Task goal:
Look through the entries below and extract exactly the lines from the one containing "vfov_deg: 49.7" through the one containing "exposure_s: 1/310", ends included.

Data for the task:
____________
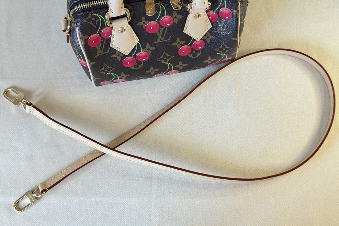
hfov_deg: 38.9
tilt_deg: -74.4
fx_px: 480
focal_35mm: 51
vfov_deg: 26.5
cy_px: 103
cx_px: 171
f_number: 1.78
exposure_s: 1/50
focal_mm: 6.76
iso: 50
____________
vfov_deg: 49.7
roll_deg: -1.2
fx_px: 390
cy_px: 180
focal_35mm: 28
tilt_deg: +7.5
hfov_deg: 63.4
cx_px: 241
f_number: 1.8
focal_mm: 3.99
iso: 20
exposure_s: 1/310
____________
Written response:
vfov_deg: 49.7
roll_deg: -1.2
fx_px: 390
cy_px: 180
focal_35mm: 28
tilt_deg: +7.5
hfov_deg: 63.4
cx_px: 241
f_number: 1.8
focal_mm: 3.99
iso: 20
exposure_s: 1/310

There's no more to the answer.